Exercise directions — Identify every line in the records below that contains the word "como" and copy each one.

**********

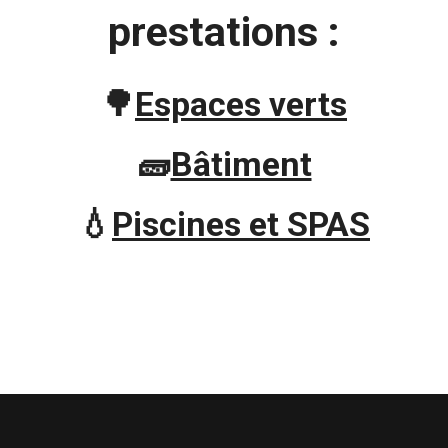
prestations :
🌳
Espaces verts
🧱
Bâtiment
💧
Piscines et SPAS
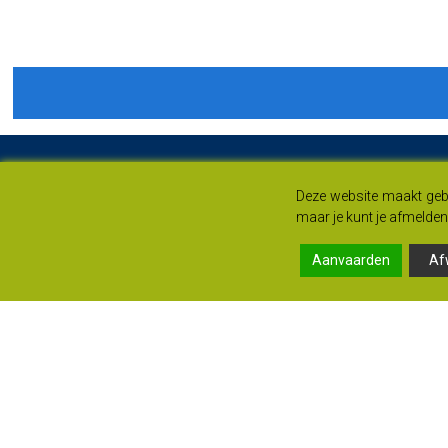
Deze website maakt gebr
maar je kunt je afmelden 
Aanvaarden
Af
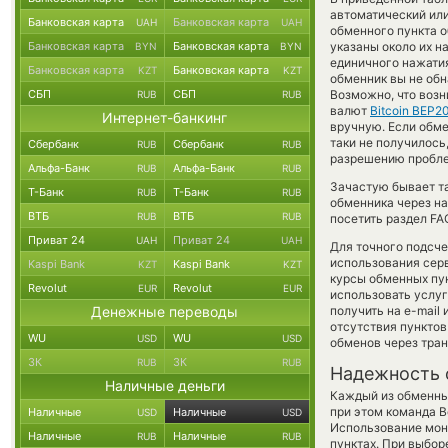
автоматический или
Банковская карта
Банковская карта
UAH
UAH
обменного пункта о
Банковская карта
Банковская карта
указаны около их н
BYN
BYN
единичного нажатия
Банковская карта
Банковская карта
KZT
KZT
обменник вы не обн
СБП
СБП
Возможно, что возн
RUB
RUB
валют
Bitcoin BEP2
Интернет-банкинг
вручную. Если обмен
таки не получилось
Сбербанк
Сбербанк
RUB
RUB
разрешению проблем
Альфа-Банк
Альфа-Банк
RUB
RUB
Зачастую бывает т
Т-Банк
Т-Банк
RUB
RUB
обменника через на
ВТБ
ВТБ
RUB
RUB
посетить раздел FA
Приват 24
Приват 24
UAH
UAH
Для точного подсче
использования серв
Kaspi Bank
Kaspi Bank
KZT
KZT
курсы обменных пун
Revolut
Revolut
EUR
EUR
использовать услу
Денежные переводы
получить на e-mail 
отсутствия пункто
WU
WU
USD
USD
обменов через тра
ЗК
ЗК
RUB
RUB
Надежность 
Наличные деньги
Каждый из обменны
при этом команда 
Наличные
Наличные
USD
USD
Использование мон
Наличные
Наличные
RUB
RUB
пунктах. При выбор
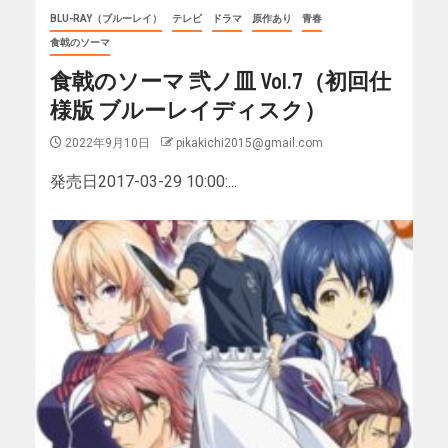
BLU-RAY（ブルーレイ）
テレビ
ドラマ
原作あり
青春
食戟のソーマ
食戟のソーマ 弐ノ皿 Vol.7（初回仕
様版 ブルーレイディスク）
2022年9月10日
pikakichi2015@gmail.com
発売日2017-03-29 10:00:...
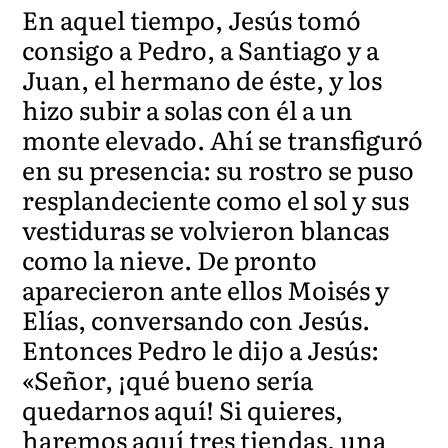
En aquel tiempo, Jesús tomó
consigo a Pedro, a Santiago y a
Juan, el hermano de éste, y los
hizo subir a solas con él a un
monte elevado. Ahí se transfiguró
en su presencia: su rostro se puso
resplandeciente como el sol y sus
vestiduras se volvieron blancas
como la nieve. De pronto
aparecieron ante ellos Moisés y
Elías, conversando con Jesús.
Entonces Pedro le dijo a Jesús:
«Señor, ¡qué bueno sería
quedarnos aquí! Si quieres,
haremos aquí tres tiendas, una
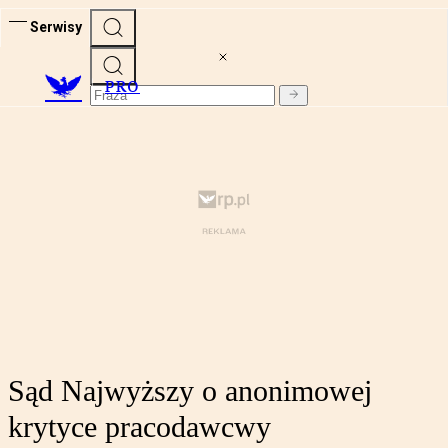
Serwisy
PRO
Sąd Najwyższy o anonimowej
krytyce pracodawcwy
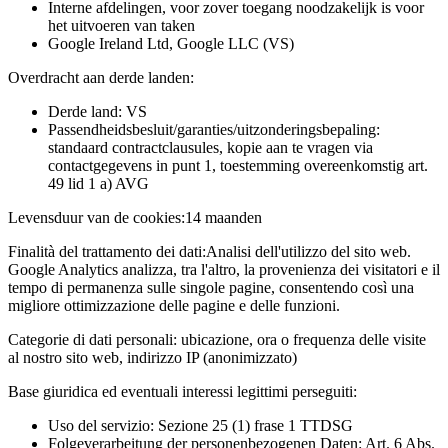
Interne afdelingen, voor zover toegang noodzakelijk is voor
het uitvoeren van taken
Google Ireland Ltd, Google LLC (VS)
Overdracht aan derde landen:
Derde land: VS
Passendheidsbesluit/garanties/uitzonderingsbepaling:
standaard contractclausules, kopie aan te vragen via
contactgegevens in punt 1, toestemming overeenkomstig art.
49 lid 1 a) AVG
Levensduur van de cookies:
14 maanden
Finalità del trattamento dei dati:
Analisi dell'utilizzo del sito web.
Google Analytics analizza, tra l'altro, la provenienza dei visitatori e il
tempo di permanenza sulle singole pagine, consentendo così una
migliore ottimizzazione delle pagine e delle funzioni.
Categorie di dati personali:
ubicazione, ora o frequenza delle visite
al nostro sito web, indirizzo IP (anonimizzato)
Base giuridica ed eventuali interessi legittimi perseguiti:
Uso del servizio: Sezione 25 (1) frase 1 TTDSG
Folgeverarbeitung der personenbezogenen Daten: Art. 6 Abs.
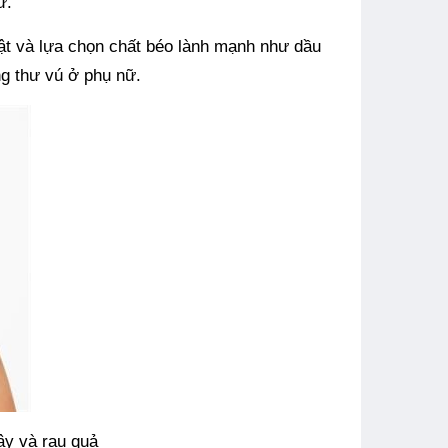
ư.
ật và lựa chọn chất béo lành mạnh như dầu
ng thư vú ở phụ nữ.
ây và rau quả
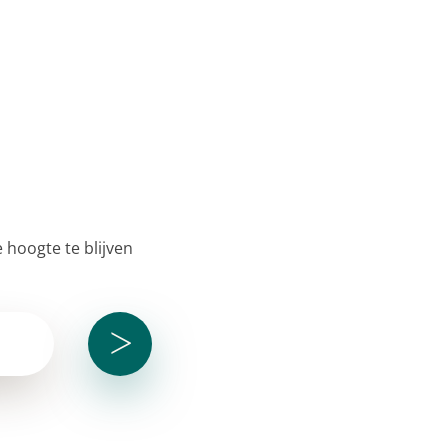
 hoogte te blijven
>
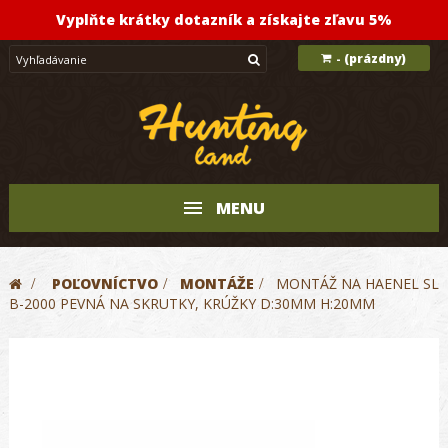
Vyplňte krátky dotazník a získajte zľavu 5%
(prázdny)
-
MENU
>
POĽOVNÍCTVO
>
MONTÁŽE
>
MONTÁŽ NA HAENEL SL
B-2000 PEVNÁ NA SKRUTKY, KRÚŽKY D:30MM H:20MM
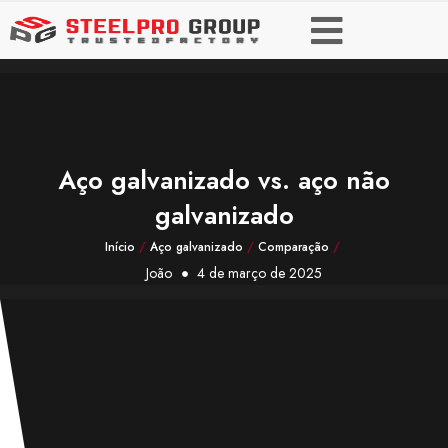
Aço galvanizado vs. aço não
galvanizado
Início
/
Aço galvanizado
/
Comparação
/
João
4 de março de 2025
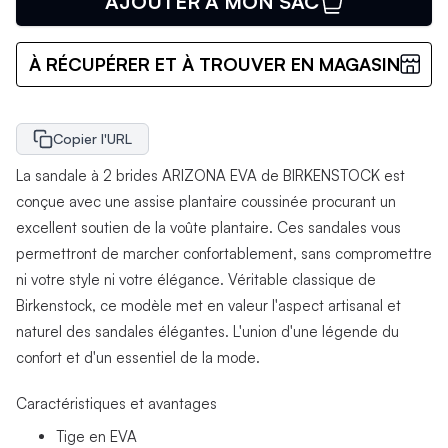
AJOUTER À MON SAC
À RÉCUPÉRER ET À TROUVER EN MAGASIN
Copier l'URL
La sandale à 2 brides ARIZONA EVA de BIRKENSTOCK est
conçue avec une assise plantaire coussinée procurant un
excellent soutien de la voûte plantaire. Ces sandales vous
permettront de marcher confortablement, sans compromettre
ni votre style ni votre élégance. Véritable classique de
Birkenstock, ce modèle met en valeur l'aspect artisanal et
naturel des sandales élégantes. L'union d'une légende du
confort et d'un essentiel de la mode.
Caractéristiques et avantages
Tige en EVA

**********

Finished task —
resplandeciente como el sol y sus
como la nieve. De pronto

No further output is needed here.